Kuala Lumpur, April 21 (Inditop) An international piracy watchdog Tuesday warned of increasing violent pirate attacks in the troubled Gulf of Aden off Somalia, as worldwide pirate attacks rose by almost 100 percent for the first three months of this year compared to 2008.
The London-based International Maritime Bureau (IMB) said 102 pirate attacks were reported from January to March, compared to 53 in the same period last year.
Attacks in the pirate-infested waters off the Gulf of Aden and the east coast of Somalia made up half of the total number of attacks with 61 cases, the bureau said in its quarterly report released in Kuala Lumpur.

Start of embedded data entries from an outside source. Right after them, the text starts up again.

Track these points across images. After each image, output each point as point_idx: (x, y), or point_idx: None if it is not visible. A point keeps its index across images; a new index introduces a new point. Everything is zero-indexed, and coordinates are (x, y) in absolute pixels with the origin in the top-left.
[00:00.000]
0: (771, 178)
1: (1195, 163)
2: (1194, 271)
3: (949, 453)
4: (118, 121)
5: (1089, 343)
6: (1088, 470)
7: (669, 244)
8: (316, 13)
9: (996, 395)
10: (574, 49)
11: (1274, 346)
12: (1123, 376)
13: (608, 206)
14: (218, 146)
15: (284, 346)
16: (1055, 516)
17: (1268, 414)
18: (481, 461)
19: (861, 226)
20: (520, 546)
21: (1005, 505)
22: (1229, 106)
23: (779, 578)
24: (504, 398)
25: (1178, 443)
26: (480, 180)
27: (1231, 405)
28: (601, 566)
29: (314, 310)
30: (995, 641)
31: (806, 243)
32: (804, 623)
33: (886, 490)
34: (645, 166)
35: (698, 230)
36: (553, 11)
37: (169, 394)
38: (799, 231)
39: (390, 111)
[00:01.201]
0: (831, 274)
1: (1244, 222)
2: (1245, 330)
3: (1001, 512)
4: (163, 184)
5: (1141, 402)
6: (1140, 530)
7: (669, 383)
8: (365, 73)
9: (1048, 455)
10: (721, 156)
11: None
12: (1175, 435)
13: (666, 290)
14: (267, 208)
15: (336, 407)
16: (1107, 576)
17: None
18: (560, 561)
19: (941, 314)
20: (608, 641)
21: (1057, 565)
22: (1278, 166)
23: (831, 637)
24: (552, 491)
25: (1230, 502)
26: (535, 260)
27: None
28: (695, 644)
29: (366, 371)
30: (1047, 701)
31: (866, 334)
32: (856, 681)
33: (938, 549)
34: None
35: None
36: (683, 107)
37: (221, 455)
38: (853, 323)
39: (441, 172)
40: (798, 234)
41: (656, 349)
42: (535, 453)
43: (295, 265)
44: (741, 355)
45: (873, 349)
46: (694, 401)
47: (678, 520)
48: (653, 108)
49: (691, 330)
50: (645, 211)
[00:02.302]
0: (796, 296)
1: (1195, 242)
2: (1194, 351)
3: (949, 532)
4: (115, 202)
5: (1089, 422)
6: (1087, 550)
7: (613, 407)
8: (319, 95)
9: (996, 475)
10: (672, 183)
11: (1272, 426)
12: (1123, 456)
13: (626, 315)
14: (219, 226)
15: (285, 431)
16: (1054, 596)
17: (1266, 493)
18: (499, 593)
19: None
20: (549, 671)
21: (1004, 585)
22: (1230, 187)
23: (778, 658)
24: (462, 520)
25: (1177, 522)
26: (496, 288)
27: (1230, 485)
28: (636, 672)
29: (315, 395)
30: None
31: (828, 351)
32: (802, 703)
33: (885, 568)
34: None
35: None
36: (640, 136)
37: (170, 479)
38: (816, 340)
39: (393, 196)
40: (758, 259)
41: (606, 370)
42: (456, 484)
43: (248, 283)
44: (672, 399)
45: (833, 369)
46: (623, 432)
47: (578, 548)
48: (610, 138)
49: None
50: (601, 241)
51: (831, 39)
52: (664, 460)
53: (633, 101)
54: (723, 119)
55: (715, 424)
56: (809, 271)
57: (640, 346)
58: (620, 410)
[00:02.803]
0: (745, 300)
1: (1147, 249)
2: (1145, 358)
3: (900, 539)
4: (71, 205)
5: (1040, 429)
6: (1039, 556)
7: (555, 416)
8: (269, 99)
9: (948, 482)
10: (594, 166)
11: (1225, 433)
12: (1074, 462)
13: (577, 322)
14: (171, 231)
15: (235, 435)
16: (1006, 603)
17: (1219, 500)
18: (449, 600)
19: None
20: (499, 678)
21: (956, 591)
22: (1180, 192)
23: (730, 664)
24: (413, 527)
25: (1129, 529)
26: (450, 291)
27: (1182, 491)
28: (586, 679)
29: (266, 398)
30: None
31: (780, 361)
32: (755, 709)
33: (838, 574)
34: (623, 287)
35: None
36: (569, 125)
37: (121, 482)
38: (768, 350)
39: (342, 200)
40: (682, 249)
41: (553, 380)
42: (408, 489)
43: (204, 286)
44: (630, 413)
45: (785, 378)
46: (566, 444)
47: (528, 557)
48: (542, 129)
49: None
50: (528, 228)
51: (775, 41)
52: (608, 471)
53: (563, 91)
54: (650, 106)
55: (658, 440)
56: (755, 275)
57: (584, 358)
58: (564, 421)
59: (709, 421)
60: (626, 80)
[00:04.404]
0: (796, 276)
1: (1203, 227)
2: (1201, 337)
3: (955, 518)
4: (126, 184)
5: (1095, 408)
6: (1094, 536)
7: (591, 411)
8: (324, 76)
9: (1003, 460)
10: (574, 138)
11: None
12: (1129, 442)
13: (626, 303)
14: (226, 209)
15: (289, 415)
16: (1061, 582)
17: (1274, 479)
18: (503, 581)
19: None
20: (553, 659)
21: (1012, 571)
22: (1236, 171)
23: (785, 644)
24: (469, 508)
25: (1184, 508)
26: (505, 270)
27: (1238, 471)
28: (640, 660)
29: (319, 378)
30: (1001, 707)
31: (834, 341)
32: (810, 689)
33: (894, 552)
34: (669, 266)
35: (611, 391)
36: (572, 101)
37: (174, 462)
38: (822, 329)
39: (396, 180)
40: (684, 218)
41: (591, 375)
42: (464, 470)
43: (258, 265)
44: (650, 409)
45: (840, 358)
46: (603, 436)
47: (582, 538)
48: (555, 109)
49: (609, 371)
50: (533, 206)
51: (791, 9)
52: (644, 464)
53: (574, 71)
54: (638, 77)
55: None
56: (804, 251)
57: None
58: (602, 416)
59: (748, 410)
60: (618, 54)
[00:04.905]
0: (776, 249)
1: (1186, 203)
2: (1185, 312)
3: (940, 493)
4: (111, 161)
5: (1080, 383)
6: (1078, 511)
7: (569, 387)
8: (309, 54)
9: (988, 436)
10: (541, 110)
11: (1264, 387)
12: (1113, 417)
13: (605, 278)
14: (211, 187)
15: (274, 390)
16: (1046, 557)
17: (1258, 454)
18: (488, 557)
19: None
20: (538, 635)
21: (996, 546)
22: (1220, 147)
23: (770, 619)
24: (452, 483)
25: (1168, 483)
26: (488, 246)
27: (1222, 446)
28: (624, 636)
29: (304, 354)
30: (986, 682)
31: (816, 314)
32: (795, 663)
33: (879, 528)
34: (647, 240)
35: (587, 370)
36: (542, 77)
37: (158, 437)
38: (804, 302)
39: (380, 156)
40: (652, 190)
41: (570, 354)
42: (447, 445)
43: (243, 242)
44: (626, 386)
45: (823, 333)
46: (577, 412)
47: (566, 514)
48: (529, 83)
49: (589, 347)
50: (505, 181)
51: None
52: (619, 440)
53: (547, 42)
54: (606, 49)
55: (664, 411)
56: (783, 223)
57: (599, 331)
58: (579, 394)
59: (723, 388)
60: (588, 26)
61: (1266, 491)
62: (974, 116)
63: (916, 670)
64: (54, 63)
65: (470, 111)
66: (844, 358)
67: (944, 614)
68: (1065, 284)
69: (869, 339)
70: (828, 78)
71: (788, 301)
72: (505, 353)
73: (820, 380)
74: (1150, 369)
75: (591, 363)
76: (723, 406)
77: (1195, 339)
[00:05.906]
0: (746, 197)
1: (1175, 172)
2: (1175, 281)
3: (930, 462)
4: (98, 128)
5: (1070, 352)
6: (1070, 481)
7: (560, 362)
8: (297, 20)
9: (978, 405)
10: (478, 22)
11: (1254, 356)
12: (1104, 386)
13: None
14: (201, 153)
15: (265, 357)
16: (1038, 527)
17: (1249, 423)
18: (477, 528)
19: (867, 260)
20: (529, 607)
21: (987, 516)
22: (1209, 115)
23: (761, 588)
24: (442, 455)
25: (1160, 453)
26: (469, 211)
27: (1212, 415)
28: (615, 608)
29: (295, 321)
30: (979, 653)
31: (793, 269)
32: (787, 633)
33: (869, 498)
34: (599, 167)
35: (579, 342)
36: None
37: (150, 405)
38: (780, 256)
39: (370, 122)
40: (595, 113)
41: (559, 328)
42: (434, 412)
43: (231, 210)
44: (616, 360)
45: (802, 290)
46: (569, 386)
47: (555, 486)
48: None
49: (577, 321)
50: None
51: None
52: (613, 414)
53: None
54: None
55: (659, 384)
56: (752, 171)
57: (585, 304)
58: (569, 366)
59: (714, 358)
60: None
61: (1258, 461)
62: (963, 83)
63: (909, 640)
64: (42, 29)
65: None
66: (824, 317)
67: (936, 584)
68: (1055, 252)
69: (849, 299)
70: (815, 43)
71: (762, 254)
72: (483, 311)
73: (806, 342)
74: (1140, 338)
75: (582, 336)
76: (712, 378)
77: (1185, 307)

The number is an alarming rise from only six incidents in these areas last year, it said.
Nigeria and Peru recorded the second highest number of attacks with seven cases each in the first quarter, followed by four attacks in the waters off Vietnam.
A total of 34 vessels were boarded, 29 were fired upon and nine vessels hijacked in the first three months of 2009.
Pirates took 178 crew members hostage, with nine sustaining injuries, five kidnapped and two killed, the IMB said.
The bureau warned that violent attacks were on the rise, with pirates being reported to be armed with increasingly dangerous weapons.
The agency also hailed ongoing “vigilance and patrolling” efforts by Singapore, Malaysia and Indonesia in safeguarding the Malacca Strait, where only one incident was recorded in the first three months of 2009.
The bureau also urged governments to increase security efforts in their waters, following the global economic crisis which could result in more pirate activities.
“Navies and coastguards must continue to maintain their physical presence,” the bureau said in its report.